Recently, I had the chance to revisit Oconee Nuclear Station’s Unit 2 reactor building – nearly five years after my first experience as a new employee inside containment.
This time, I wasn’t dressed out in my radiation protection clothing. I didn’t have to wear a dosimeter. I didn’t even have to open the equipment hatch. I was there in the blink of my two eyes – literally.
I opened my eyes and immediately, and loudly, inhaled – “Oh. My. Gosh!” I looked down to find myself standing in a surfer’s stance on one of the grated platforms along the containment wall inside Unit 2. Looking through the grate and seeing the basement some 50 feet below made me woozy.
I had to sit down for a minute. I took off the virtual reality headset and laughed out loud. It was amazing, and I could see the eagerness in the eyes of the metrology team encouraging me to put on the headset once more.
Back inside containment, I settled into my surroundings. How awesome it was. I used my hand controllers to move myself up, down, left, right, forward and backward. It was a little like being in a virtual chess game, but there is nothing like moving in the forward position toward a very real – and large – pipe supporting the reactor coolant system. I braced myself and flinched, expecting impact, but I glided effortlessly through the components unscathed.
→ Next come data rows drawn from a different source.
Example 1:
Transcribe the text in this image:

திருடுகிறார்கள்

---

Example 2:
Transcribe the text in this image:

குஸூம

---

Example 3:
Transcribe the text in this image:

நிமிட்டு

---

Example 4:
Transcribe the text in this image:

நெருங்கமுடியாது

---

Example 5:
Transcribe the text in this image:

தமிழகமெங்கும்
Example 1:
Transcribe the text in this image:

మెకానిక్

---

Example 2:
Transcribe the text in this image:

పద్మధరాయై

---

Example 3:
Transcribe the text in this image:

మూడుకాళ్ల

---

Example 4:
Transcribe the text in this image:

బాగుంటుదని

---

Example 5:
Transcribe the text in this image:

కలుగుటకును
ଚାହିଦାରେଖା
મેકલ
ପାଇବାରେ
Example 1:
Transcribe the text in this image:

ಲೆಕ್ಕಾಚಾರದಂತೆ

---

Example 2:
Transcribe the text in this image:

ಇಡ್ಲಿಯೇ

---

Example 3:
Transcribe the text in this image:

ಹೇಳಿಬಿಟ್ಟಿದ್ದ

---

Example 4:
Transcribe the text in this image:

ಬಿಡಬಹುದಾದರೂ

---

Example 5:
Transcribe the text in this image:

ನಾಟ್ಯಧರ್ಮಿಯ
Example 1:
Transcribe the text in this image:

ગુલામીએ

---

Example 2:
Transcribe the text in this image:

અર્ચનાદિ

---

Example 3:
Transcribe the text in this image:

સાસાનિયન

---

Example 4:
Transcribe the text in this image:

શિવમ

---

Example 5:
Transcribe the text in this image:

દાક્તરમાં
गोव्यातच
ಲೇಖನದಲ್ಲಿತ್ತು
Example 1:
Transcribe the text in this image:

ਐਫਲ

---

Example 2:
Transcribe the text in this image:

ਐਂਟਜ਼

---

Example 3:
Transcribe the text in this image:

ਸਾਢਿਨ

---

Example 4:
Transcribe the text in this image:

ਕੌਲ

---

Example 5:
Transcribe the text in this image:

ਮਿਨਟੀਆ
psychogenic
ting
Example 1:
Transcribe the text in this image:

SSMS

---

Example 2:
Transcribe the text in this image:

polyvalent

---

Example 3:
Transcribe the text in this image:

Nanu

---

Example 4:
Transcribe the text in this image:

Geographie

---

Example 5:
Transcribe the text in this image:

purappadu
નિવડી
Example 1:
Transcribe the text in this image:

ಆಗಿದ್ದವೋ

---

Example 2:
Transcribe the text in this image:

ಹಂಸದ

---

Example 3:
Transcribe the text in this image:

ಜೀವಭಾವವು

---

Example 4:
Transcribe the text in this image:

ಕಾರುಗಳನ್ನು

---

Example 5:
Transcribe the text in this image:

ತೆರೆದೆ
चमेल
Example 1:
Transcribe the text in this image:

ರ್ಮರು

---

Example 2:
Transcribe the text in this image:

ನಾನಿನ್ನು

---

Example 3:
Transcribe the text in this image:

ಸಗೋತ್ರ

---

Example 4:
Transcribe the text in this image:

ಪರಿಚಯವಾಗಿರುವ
Duke Energy’s metrology group, stationed at Oconee, uses laser equipment for imaging of plant systems and components. The project I was “in” was executed in 2017 during a refueling outage. The team obtained 363 individual scan positions during the outage to develop enough images to make it completely virtual. It took five weeks of data acquisition, processing and rendering to complete the project. In total, one reactor building equals half a terabyte of information. That’s a whole lot of data.
The benefits of this virtual reality tool are practical. You can point the controller at a piece of equipment, and then another. The exact distance from each piece of equipment appears in your vision.
“Despite their size, reactor buildings don’t have a lot of extra space,” metrologist Brad Medlin said. “Exact measurements are important when implementing new structures or equipment.”
“Prior to this tool, people would have to go into the reactor building during an outage to get needed measurements. If you didn’t get it during the outage, you were out of luck until the next outage. Now, you can ‘walk into’ containment at any time to get the measurements you need,” he said.
There are many other uses for the tool inside the reactor building, such as finding valve tags, identifying as-built reactor coolant system level instrumentation and as-built documentation.
“It’s really a game changer for modification planning and maintenance planning,” Medlin said.